Econs 524 Applied Machine Learning for Economics3 cr Introduction to machine learning algorithms and concepts; supervised and unsupervised learning methods; foundational theory and application to data; statistical and computational methods. Recommended preparation: linear algebra, calculus, and statistics with calculus. Cooperative: Open to UI degree-seeking students.

EconS 525 Master’s Econometrics, 3 cr. Theory and practice of multiple regression methods; applications to the study of economic and other phenomena; use of computer regression programs. Required preparation must include introductory statistics course. Cooperative: Open to UI degree-seeking students.

EconS 527 Microeconomic Analysis, 3 cr. Consumer and producer behavior; partial and general equilibrium; game theory; imperfectly competitive markets; and market failures. Required preparation must include intermediate microeconomics and calculus course work. Cooperative: Open to UI degree-seeking students.

EconS 528 Master’s Macroeconomics Analysis, 3 cr. Master’s-level course to develop a coherent theoretical framework to interpret macro data and to analyze macro policy. Cooperative: Open to UI degree-seeking students.

EconS 529 (revised) Research Methods/Writing and Presentation Skills for Economists, 3 cr. Designed to develop communication and presentation skills essential for success in any aspect of business. Practice in writing economics documents for variety of professional audiences. Writing taught as process—brainstorming, collaborating, continually revising, and challenging ideas. Presentation skills to focus on presenting information clearly and organizing ideas, with emphasis on role of audience when presenting, because audience determines diction, style, tone, organization, research, and ideas. Grammar incorporated as needed, especially in regard to writing.

EconS 533 International Trade and Policy, 3 cr. International trade theories, policies, and research issues related to world trade with emphasis on agricultural commodity markets. Cooperative: Open to UI degree-seeking students.

EconS 536 Applied Statistics and Econometrics for Economics and Finance, 3 cr. Data and problem driven approach to formulating, estimating, and interpreting models that address problems in the area of finance and financial economics; review relevant basic statistics and probability concepts, and apply these to linear regression, regression diagnostics, and time series econometrics.
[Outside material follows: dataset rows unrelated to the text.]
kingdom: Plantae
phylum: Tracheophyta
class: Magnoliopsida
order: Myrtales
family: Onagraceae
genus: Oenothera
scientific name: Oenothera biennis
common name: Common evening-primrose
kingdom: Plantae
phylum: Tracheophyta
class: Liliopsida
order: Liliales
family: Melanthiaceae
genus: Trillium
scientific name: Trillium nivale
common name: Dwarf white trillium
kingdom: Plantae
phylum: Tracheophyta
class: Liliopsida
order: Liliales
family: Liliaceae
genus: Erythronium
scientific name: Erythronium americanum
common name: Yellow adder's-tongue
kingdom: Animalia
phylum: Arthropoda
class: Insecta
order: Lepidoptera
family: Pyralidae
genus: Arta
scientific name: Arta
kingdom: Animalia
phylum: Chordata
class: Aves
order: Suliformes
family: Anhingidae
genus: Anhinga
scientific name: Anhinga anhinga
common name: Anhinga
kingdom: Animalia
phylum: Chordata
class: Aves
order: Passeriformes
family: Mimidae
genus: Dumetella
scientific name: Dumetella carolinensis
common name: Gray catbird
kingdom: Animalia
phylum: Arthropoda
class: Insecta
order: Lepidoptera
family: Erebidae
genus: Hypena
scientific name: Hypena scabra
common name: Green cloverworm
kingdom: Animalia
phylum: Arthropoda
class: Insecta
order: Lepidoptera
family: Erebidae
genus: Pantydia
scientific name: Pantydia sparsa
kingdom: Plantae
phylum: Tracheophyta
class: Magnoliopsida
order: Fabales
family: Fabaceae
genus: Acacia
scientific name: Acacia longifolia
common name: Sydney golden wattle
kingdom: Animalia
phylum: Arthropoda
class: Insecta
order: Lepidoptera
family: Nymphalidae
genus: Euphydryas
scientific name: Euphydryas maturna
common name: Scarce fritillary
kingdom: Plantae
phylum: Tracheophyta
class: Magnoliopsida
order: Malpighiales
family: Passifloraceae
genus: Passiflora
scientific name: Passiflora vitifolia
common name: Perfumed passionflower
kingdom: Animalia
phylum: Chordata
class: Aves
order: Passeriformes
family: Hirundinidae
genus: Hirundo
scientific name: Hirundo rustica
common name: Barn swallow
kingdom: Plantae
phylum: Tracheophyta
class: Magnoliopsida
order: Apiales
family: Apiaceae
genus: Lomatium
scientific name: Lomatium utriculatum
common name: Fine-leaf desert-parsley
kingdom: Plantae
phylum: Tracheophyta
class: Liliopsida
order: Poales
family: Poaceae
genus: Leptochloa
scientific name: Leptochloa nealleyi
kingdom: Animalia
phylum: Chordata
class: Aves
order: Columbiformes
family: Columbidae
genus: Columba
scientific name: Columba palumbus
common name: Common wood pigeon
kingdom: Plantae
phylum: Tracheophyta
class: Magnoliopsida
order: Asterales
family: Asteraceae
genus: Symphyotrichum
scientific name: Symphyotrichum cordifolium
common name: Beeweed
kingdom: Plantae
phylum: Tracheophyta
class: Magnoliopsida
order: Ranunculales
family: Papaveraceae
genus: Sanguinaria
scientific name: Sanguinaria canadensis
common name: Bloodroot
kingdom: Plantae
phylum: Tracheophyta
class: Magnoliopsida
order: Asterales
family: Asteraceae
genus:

EconS 573 Economics of Development and Health, 3 cr. This course will introduce students to selected methodological and topical issues related to the study of development and health economics, within the context of low- and middle-income countries (LMICs). In addressing important issues surrounding methodology and current topics, development and health are conceptualized as an integrated whole in this course. The course is divided in two. The first 6-weeks introduces the domains of development and health economics as they relate to low-middle income countries and then focuses on common methodological approaches. The following topics are included in this section of the course: a case study of the integration of health and development in improvements in maternal health, and causal identification in study design with examples from random control trials and behavioral experimental designs. The second part of the course focuses on selected topics. These include: poverty, education and health, nutrition, and economics of epidemiology, among others. Applications will tend to focus on human health.

EconS 701 (new course) Economics Capstone, 3 cr. Course Prerequisite: Admitted to the Master of Applied Economics program. Capstone for professional master’s degree under the Graduate School. Integration of coursework in a project; assessment. The course will be graded and include a balloted evaluation of the student’s completion of the capstone project by the program’s graduate faculty.